Jaú – O ressarcimento do prejuízo acarretado pela empresa Tour Company a consumidores da região virou apenas promessa. A revolta de quem adquiriu pacotes turísticos com a empresa é constantemente registrada em boletins de ocorrência lavrados nas delegacias. Só no 1.º Distrito Policial de Jaú (47 quilômetros a leste de Bauru) já foram instaurados quatro inquéritos e mais 13 boletins de ocorrência em que as pessoas acusam o proprietário da agência de turismo Dionísio Palma Júnior de não cumprir com os serviços pagos. Outro inquérito foi instaurado na delegacia de polícia de Bocaína.
Quando as primeiras reclamações surgiram, no final do ano passado, Júnior prometeu a devolução dos valores aos clientes. Entretanto, ele só não disse quando e até agora surgem novas pessoas prestando queixas.

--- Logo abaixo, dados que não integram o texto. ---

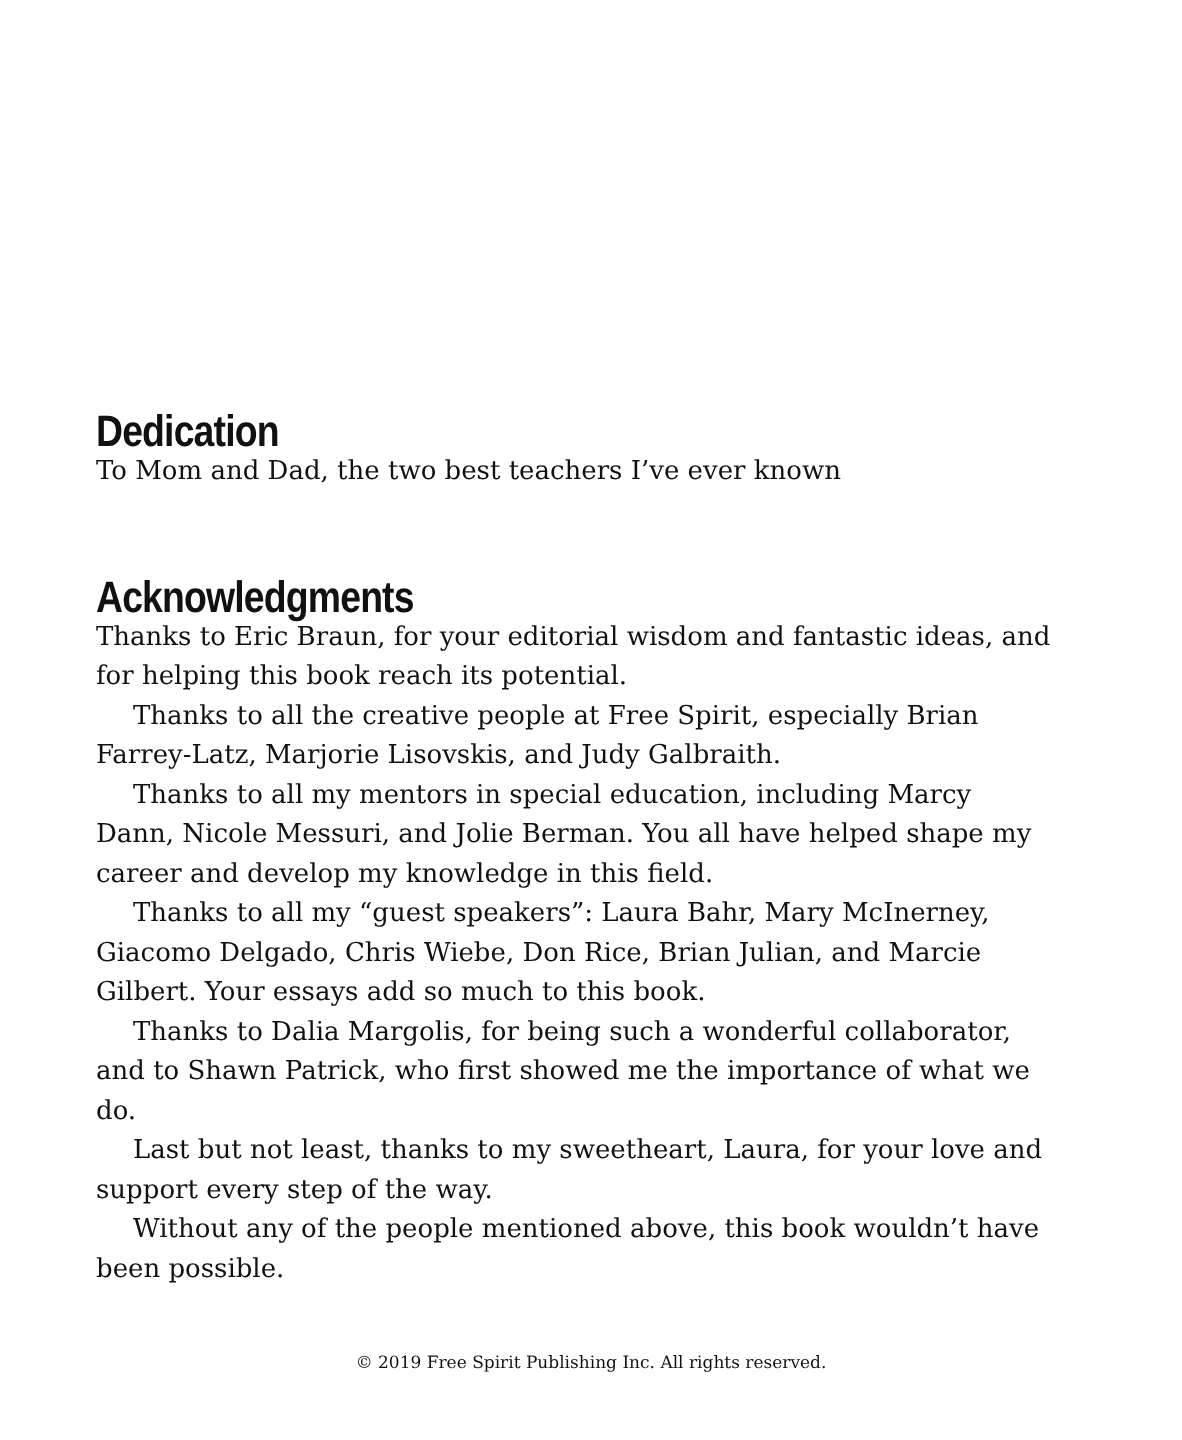Dedication
To Mom and Dad, the two best teachers I’ve ever known
Acknowledgments
Thanks to Eric Braun, for your editorial wisdom and fantastic ideas, and for helping this book reach its potential.
Thanks to all the creative people at Free Spirit, especially Brian Farrey-Latz, Marjorie Lisovskis, and Judy Galbraith.
Thanks to all my mentors in special education, including Marcy Dann, Nicole Messuri, and Jolie Berman. You all have helped shape my career and develop my knowledge in this field.
Thanks to all my “guest speakers”: Laura Bahr, Mary McInerney, Giacomo Delgado, Chris Wiebe, Don Rice, Brian Julian, and Marcie Gilbert. Your essays add so much to this book.
Thanks to Dalia Margolis, for being such a wonderful collaborator, and to Shawn Patrick, who first showed me the importance of what we do.
Last but not least, thanks to my sweetheart, Laura, for your love and support every step of the way.
Without any of the people mentioned above, this book wouldn’t have been possible.
© 2019 Free Spirit Publishing Inc. All rights reserved.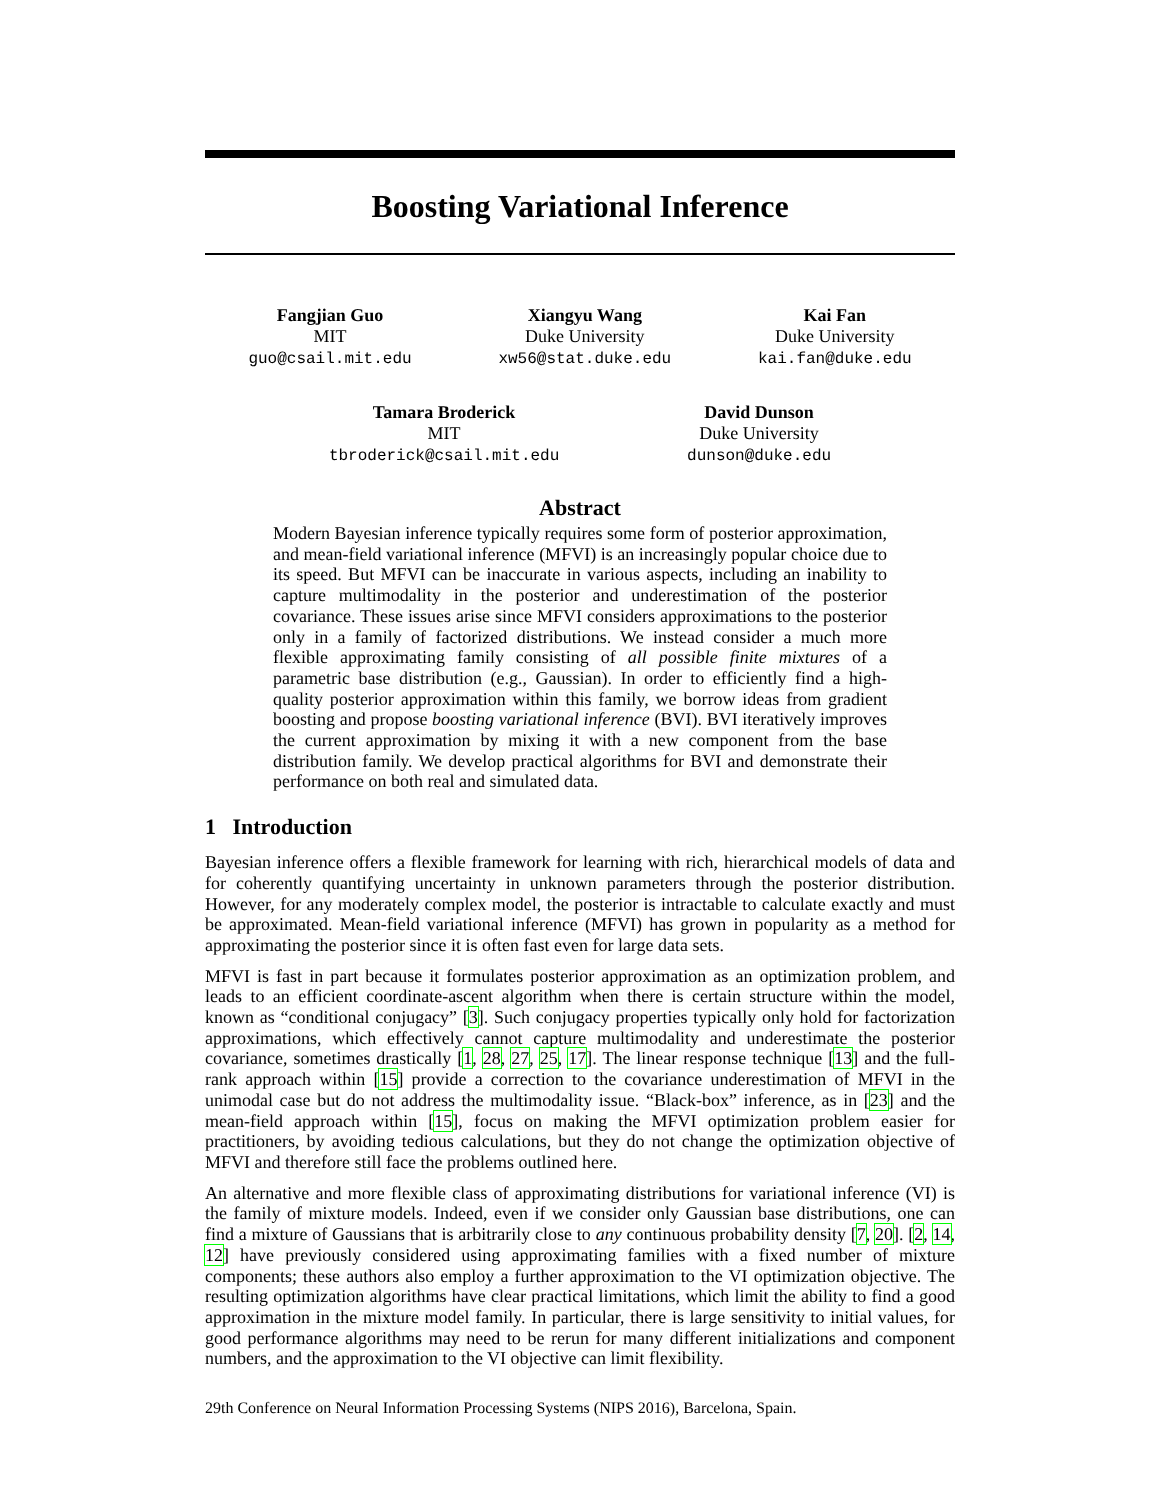Boosting Variational Inference
Fangjian Guo
MIT
guo@csail.mit.edu
Xiangyu Wang
Duke University
xw56@stat.duke.edu
Kai Fan
Duke University
kai.fan@duke.edu
Tamara Broderick
MIT
tbroderick@csail.mit.edu
David Dunson
Duke University
dunson@duke.edu
Abstract
Modern Bayesian inference typically requires some form of posterior approximation, and mean-field variational inference (MFVI) is an increasingly popular choice due to its speed. But MFVI can be inaccurate in various aspects, including an inability to capture multimodality in the posterior and underestimation of the posterior covariance. These issues arise since MFVI considers approximations to the posterior only in a family of factorized distributions. We instead consider a much more flexible approximating family consisting of all possible finite mixtures of a parametric base distribution (e.g., Gaussian). In order to efficiently find a high-quality posterior approximation within this family, we borrow ideas from gradient boosting and propose boosting variational inference (BVI). BVI iteratively improves the current approximation by mixing it with a new component from the base distribution family. We develop practical algorithms for BVI and demonstrate their performance on both real and simulated data.
1 Introduction
Bayesian inference offers a flexible framework for learning with rich, hierarchical models of data and for coherently quantifying uncertainty in unknown parameters through the posterior distribution. However, for any moderately complex model, the posterior is intractable to calculate exactly and must be approximated. Mean-field variational inference (MFVI) has grown in popularity as a method for approximating the posterior since it is often fast even for large data sets.
MFVI is fast in part because it formulates posterior approximation as an optimization problem, and leads to an efficient coordinate-ascent algorithm when there is certain structure within the model, known as “conditional conjugacy” [3]. Such conjugacy properties typically only hold for factorization approximations, which effectively cannot capture multimodality and underestimate the posterior covariance, sometimes drastically [1, 28, 27, 25, 17]. The linear response technique [13] and the full-rank approach within [15] provide a correction to the covariance underestimation of MFVI in the unimodal case but do not address the multimodality issue. “Black-box” inference, as in [23] and the mean-field approach within [15], focus on making the MFVI optimization problem easier for practitioners, by avoiding tedious calculations, but they do not change the optimization objective of MFVI and therefore still face the problems outlined here.
An alternative and more flexible class of approximating distributions for variational inference (VI) is the family of mixture models. Indeed, even if we consider only Gaussian base distributions, one can find a mixture of Gaussians that is arbitrarily close to any continuous probability density [7, 20]. [2, 14, 12] have previously considered using approximating families with a fixed number of mixture components; these authors also employ a further approximation to the VI optimization objective. The resulting optimization algorithms have clear practical limitations, which limit the ability to find a good approximation in the mixture model family. In particular, there is large sensitivity to initial values, for good performance algorithms may need to be rerun for many different initializations and component numbers, and the approximation to the VI objective can limit flexibility.
29th Conference on Neural Information Processing Systems (NIPS 2016), Barcelona, Spain.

O delegado de polícia de Bocaína, Mário Bergamo Júnior, fez um comunicado (carta precatória) à polícia de Jaú em que indiciou Dionísio Palma Júnior por estelionato. O delegado explica que seu procedimento faz constar para a polícia da cidade vizinha que na ficha criminal de Júnior consta, agora, antecedente. O delegado lembra que tentou de todas as formas um contato com o proprietário da Tour Company, mas o mesmo nunca foi encontrado ou deu retorno.
Quando negociava os pacotes turísticos, Dionísio era encontrado na sede da empresa na rua Quintino Bocaiúva, no Centro de Jaú. Quando veio à tona o problema, as portas da agência de turismo foram fechadas, seus telefones também não atendiam e o empresário não era encontrado. “Ele não reembolsou e não deu satisfação”, ressalta o delegado. Restou cumprir o rito de instauração de inquérito policial, ouvir as testemunhas e indiciar Dionísio por estelionato.
No município de Jaú, o delegado do 1.º DP, Wanderley Benedito Vendramini, dá prosseguimento às investigações do caso, que está na fase em que as testemunhas relatam seus problemas com a empresa de turismo. Até a sexta-feira, 13 boletins de ocorrência de clientes da agência ainda estavam aguardando as provas que confirmem os pagamentos (extratos bancários e microfilmes de cheques).
Grande prejuízo
Além do sentimento de frustração pelo sonho da viagem desfeito, o pior para as pessoas é a sensação de terem sido lesadas financeiramente. Isto é o que move os clientes a continuarem a dar queixa do crime ao 1.º Distrito Policial de Jaú, que reúne os casos. As vítimas apresentam comprovantes de pagamento, que, muitas vezes, demoram pela burocracia dos bancos, procurando alguma satisfação e, quem sabe, reaver a quantia paga pelos pacotes turísticos.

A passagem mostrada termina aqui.